Task description = Everything in the entries below must be reproduced exactly, except the images.

=====

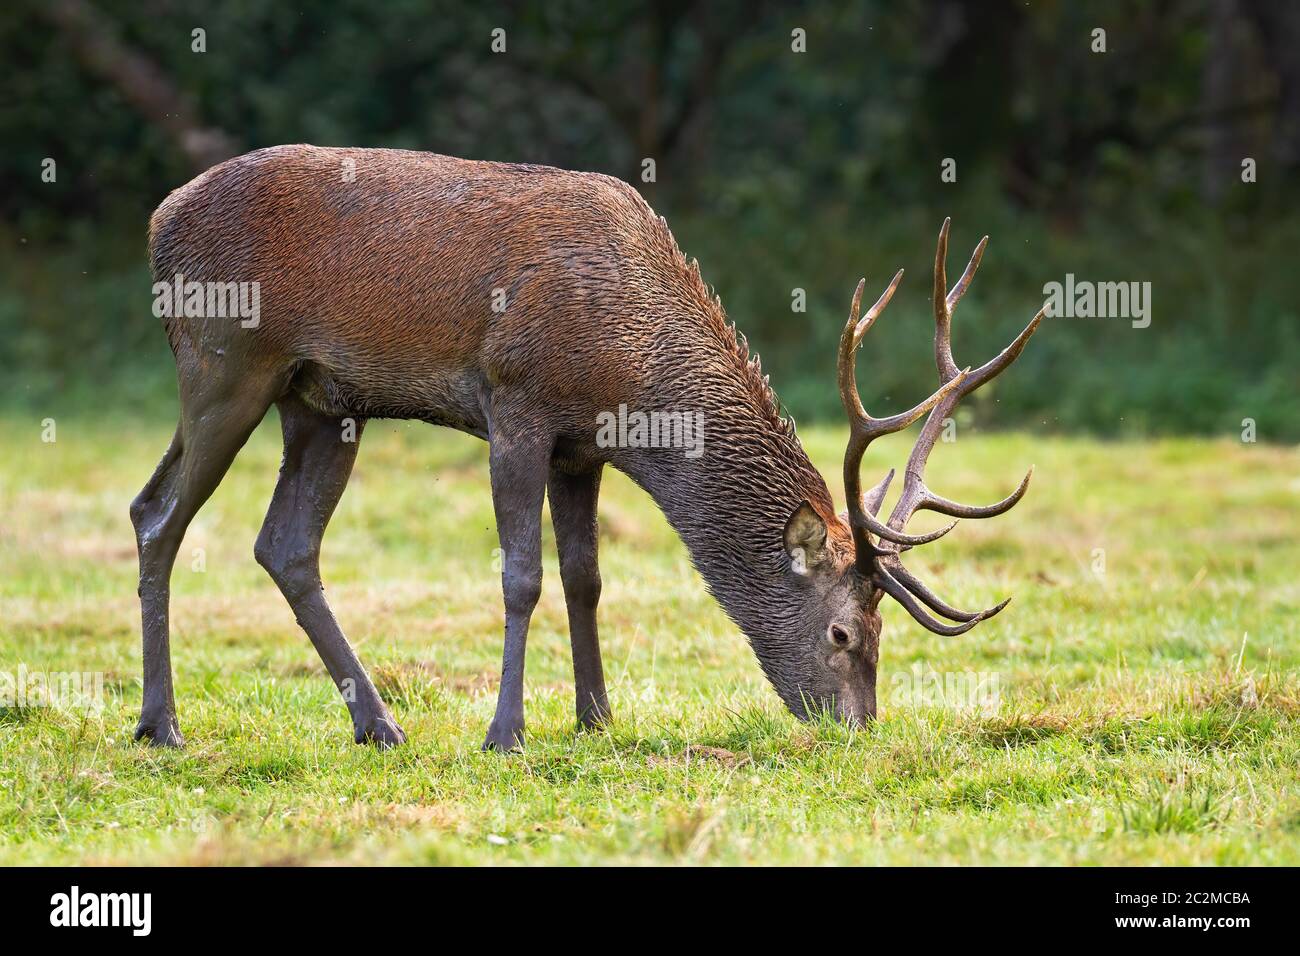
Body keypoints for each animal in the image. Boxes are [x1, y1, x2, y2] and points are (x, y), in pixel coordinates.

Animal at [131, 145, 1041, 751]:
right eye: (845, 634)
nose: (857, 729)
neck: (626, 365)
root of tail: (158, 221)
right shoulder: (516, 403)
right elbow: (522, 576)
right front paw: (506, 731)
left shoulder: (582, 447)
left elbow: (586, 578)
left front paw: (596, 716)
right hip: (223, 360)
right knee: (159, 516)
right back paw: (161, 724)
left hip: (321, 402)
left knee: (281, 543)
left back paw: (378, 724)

=====

Result for this task =
Body keypoints for each animal in the image. Boxes are [x1, y1, x2, y2] and points are (x, y), in pixel coordinates.

Animal at [131, 145, 1041, 751]:
right eye: (845, 634)
nose: (857, 729)
neck: (626, 365)
root of tail: (158, 221)
right shoulder: (516, 403)
right elbow: (522, 576)
right front paw: (506, 731)
left shoulder: (582, 447)
left elbow: (586, 578)
left front paw: (596, 716)
right hip: (223, 360)
right knee: (159, 516)
right back paw: (161, 724)
left hip: (321, 402)
left knee: (281, 543)
left back paw: (378, 724)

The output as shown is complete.